Gadget Review: Oster “DuraCeramic” Waffle Iron

Published September 17, 2016 by microncat

I got a new gadget!  I have wanted a waffle iron for a while now, and decided to get one this week.  After looking over the options on Amazon, I picked this one, the Oster DuraCeramic Waffle Iron.  Here it is, set up for its maiden voyage:


This gadget makes “Belgian-style” waffles.  (I didn’t know there was more than one kind, but guess what?  There are at least two different kinds.  The Belgian kind are the ones that are thicker and have the deep square-y indentions.)  It flips, so the waffle gets cooked on both sides at once, and it has a variable temperature control, which means you can set it to your preferred doneness and forget it.  The best thing, though, is the DuraCeramic coating.

I have never used a ceramic-coated cooking utensil before, and frankly, I had my doubts that it would work.  I was raised on Teflon, after all.  Don’t NOTHIN’ stick to that stuff, especially the newer versions.  However, having read all the warnings about whatever toxic nonsense is included in Teflon, I decided to give the ceramic coating a try.  Being my absentminded self, I forgot to grease the waffle iron before pouring the first batter in.  Guess what happened?  Nothing.  The waffle cooked.  When it was done, I pulled it out, no problem at all.  Absolutely NOTHING stuck to the ceramic coating.  Here is the waffle iron when I opened it after the first waffle cooked.  You will notice that nothing stuck to the top piece:


The Oster Corporation, along with almost every reviewer on Amazon, mentions that the first time the waffle iron is heated, it will emit a chemical odor.  Expecting a noxious fume fest, I set the thing up on top of our stove, right next to the downdraft exhaust, so the fumes could be sucked outside; however, the smell was almost nonexistent.  They also encourage the purchaser to sacrifice the first waffle, which we did.

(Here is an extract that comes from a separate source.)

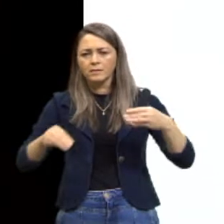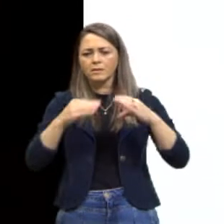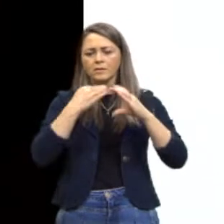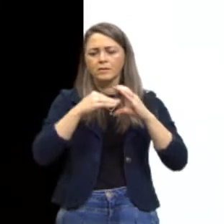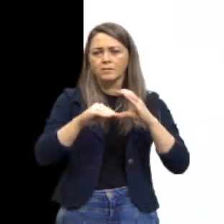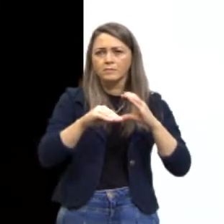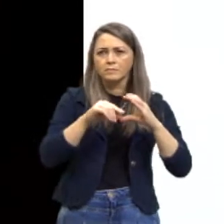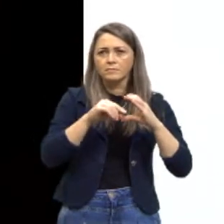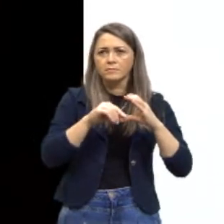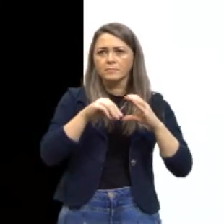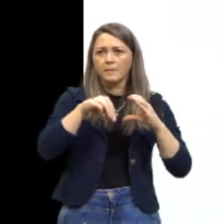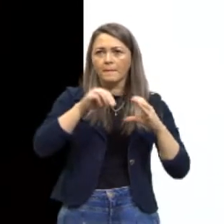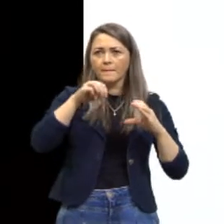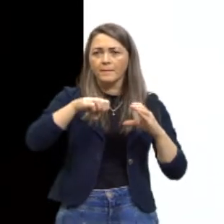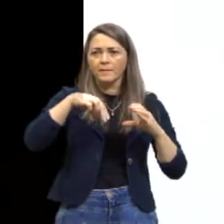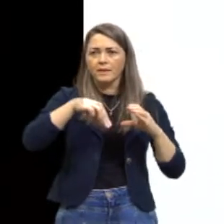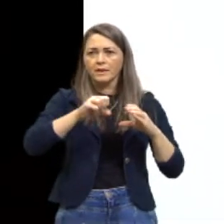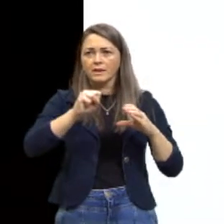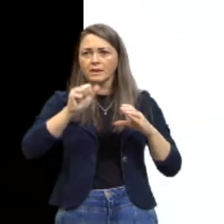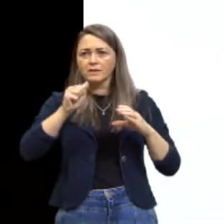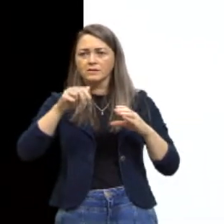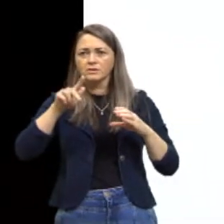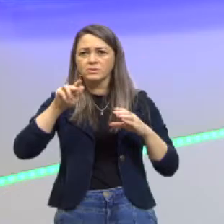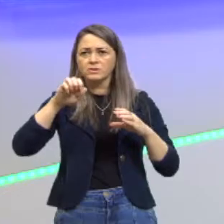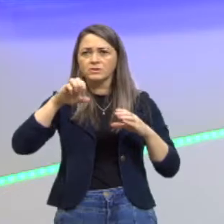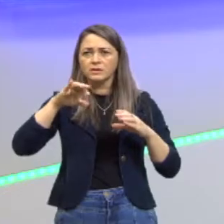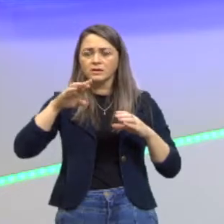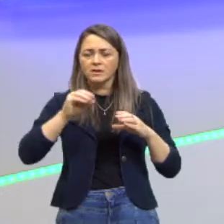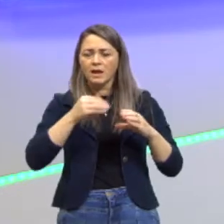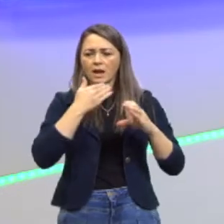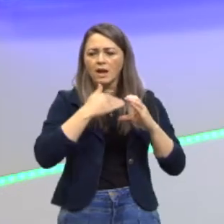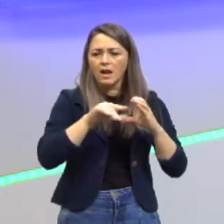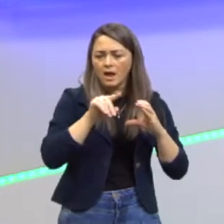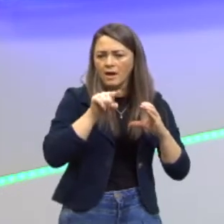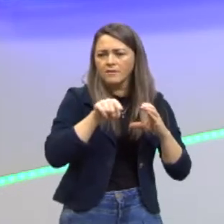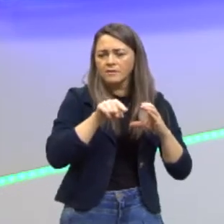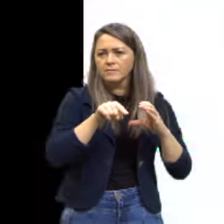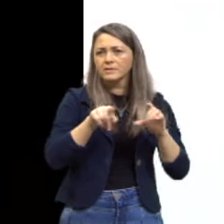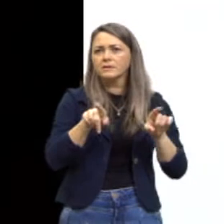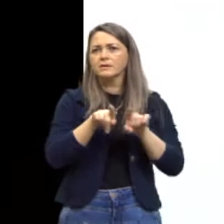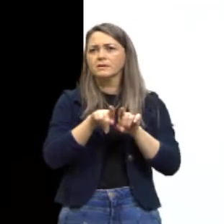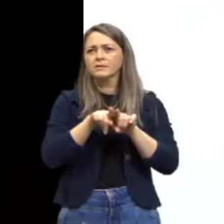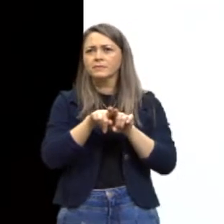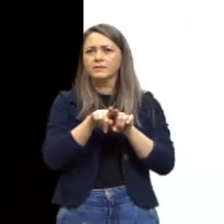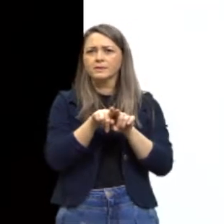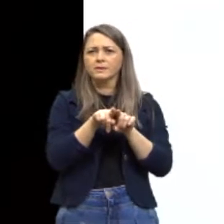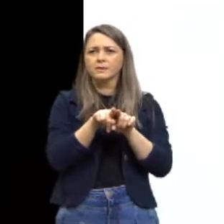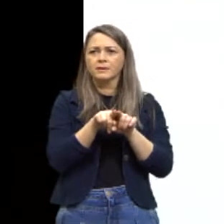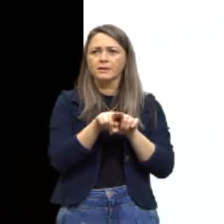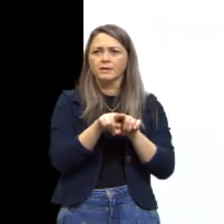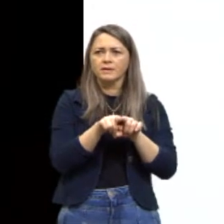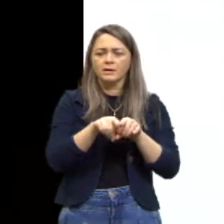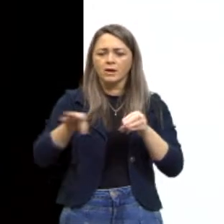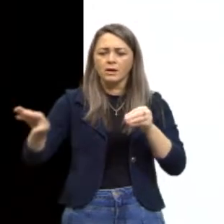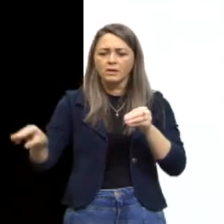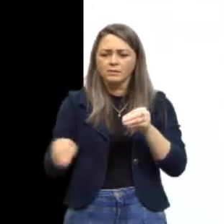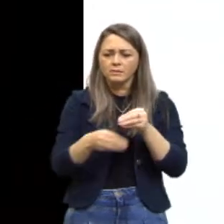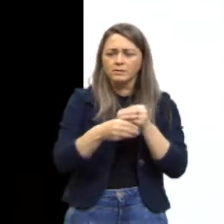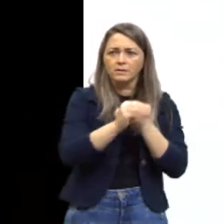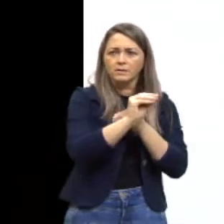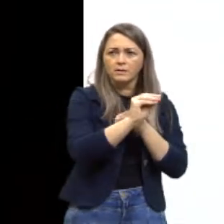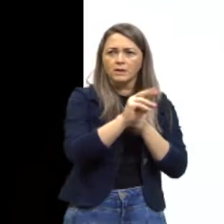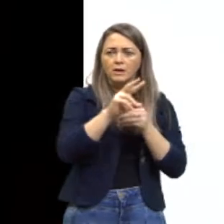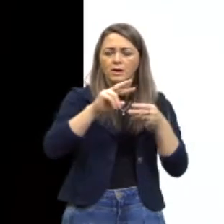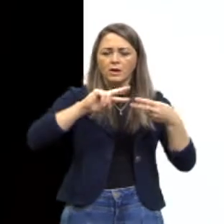síntese proteica, levando, então, essa mensagem, e o transportador, que transporta os aminoácidos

I had every intention of using Alton Brown’s waffle recipe.  I love Alton Brown!  I’ve never had a recipe of his to fail me.  However, this recipe calls for an obscure ingredient – Whole Wheat Pastry Flour. I didn’t have any (and they don’t sell it at HarrisTeeter), so I had to drop back and punt.  One of the reviewers of AB’s recipe said that she liked the sourdough waffle recipe over at King Arthur Flour better than AB’s.  What?!?  Sacrilege, I say!  Well….  since I didn’t have pastry flour of any kind, I decided to go check out King Arthur’s recipe page, and found they have several different waffle recipes over there.  After reading a few – I had to skip the sourdough one because I don’t have any sourdough starter – I decided on this one.

At the bottom of the recipe there’s a note about the amount of salt in the recipe.  Apparently, the original recipe called for a half-teaspoon, and they have now reduced that to a quarter-teaspoon.  I made up the batter with a rounded quarter-teaspoon.  When I tasted it, I decided to add a pinch more, so I think next time I’ll go with the half-teaspoon of salt.  The recipe states that it makes about 5 Belgian waffles; it actually made about 3.5.  I ate mine without syrup, ‘cuz that’s how I roll, but Ginny put Aunt Jemima on hers.  The outside was crispy brown, and the inside was all tender, eggy and delicious.  Ginny said the inside was like a popover.  The recipe says they can be frozen, but these ones never had a chance.  Maybe next time!


My first waffle, with just a little butter and some good bacon.  Wood-fired plate by            Gary Holt, near San Francisco, CA.